Before we get to the rending of garments and gnashing of teeth, let's all calm down and revisit the AL Central standings. Chicago (50-41) leads both Detroit and Minnesota by 1.5 games, despite losing three of four games to the Twins this weekend.

Sunday's loss is obviously a massive disappointment, but there's absolutely no reason to panic about one game or one series, no matter who the opponent.

Kenny Williams, Ozzie Guillen and the rest of the Sox understand this. Baseball players, as much as any athletes, understand that each game or handful of games represents only a tiny fraction of a long, long season.

But on the outside, fans and media can't help but make every high and low into a moment of massive importance. Sunday's loss was barely in the books before Scott Merkin of WhiteSox.com was calling it "a potential defining moment" for the team's fortunes this season:

Defining, in a good way, if the White Sox put Minnesota's four-run, ninth-inning uprising immediately behind them, a game-winning rally put together by the Twins (49-43) without having a batter retired. Defining, in a bad way, though, if this kick-to-the-gut comeback against closer Bobby Jenks and Sergio Santos not only gives Minnesota momentum for one of its patented second-half runs but also takes the wind out of the White Sox sails.

To any rational observer, the odds are in fact overwhelming that this loss, shocking and dispiriting as it was, will have no discernable effect beyond an extra number in the loss column. It's unlikely we'll look back on this game as any kind of turning point, good or bad. Sports rarely works like that, especially baseball, and when it does, you almost never can see it happening at the time.
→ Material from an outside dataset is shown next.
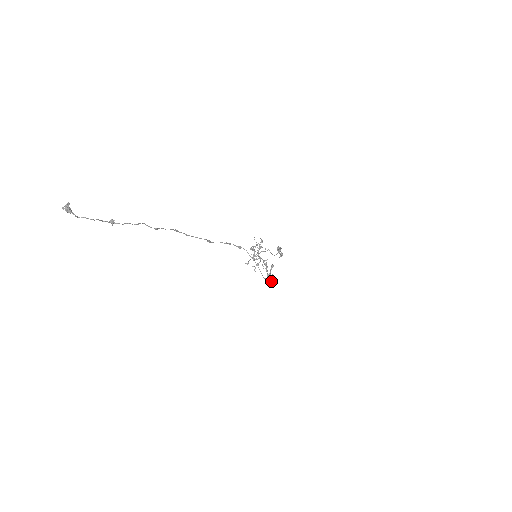
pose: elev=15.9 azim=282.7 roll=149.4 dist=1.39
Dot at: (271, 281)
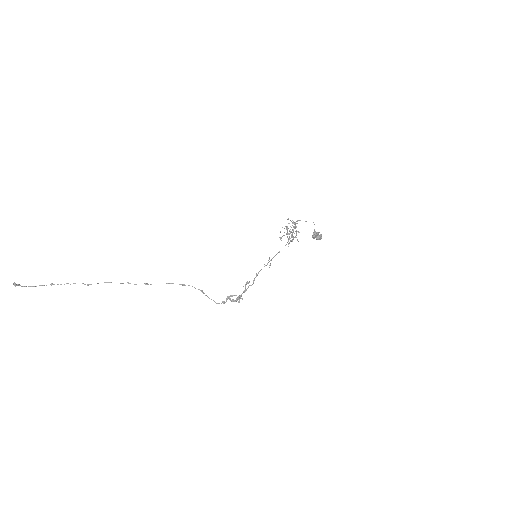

Athletes understand this philosophy instinctively, but Paul Konerko did a wonderful job explaining it after Friday's 7-4 loss, sidestepping cliché in a likely futile attempt to get the world outside the Sox clubhouse to understand that there's no point in assessing this season for several more months.

"It's really a kind of pass/fail thing,'' Konerko said. ''If you win this division, then this team was good. If we don't, nothing else matters as far as the makeup of the team or if we're good. The answer is still off in the distance.

"Is this one of these big turnarounds where the team takes it all the way, gets into the playoffs and it's a nice story, or was it just too much to ask to turn around, maintain that and then win the division? Everyone would like that answer, but you can't get it any other way than to go out and play the games."

On the other hand, the Sox play seven of their next 10 games against the second-worst team in the American League, the 36-56 Seattle Mariners. If they can't win at least five of those games, you have my permission to freak right out.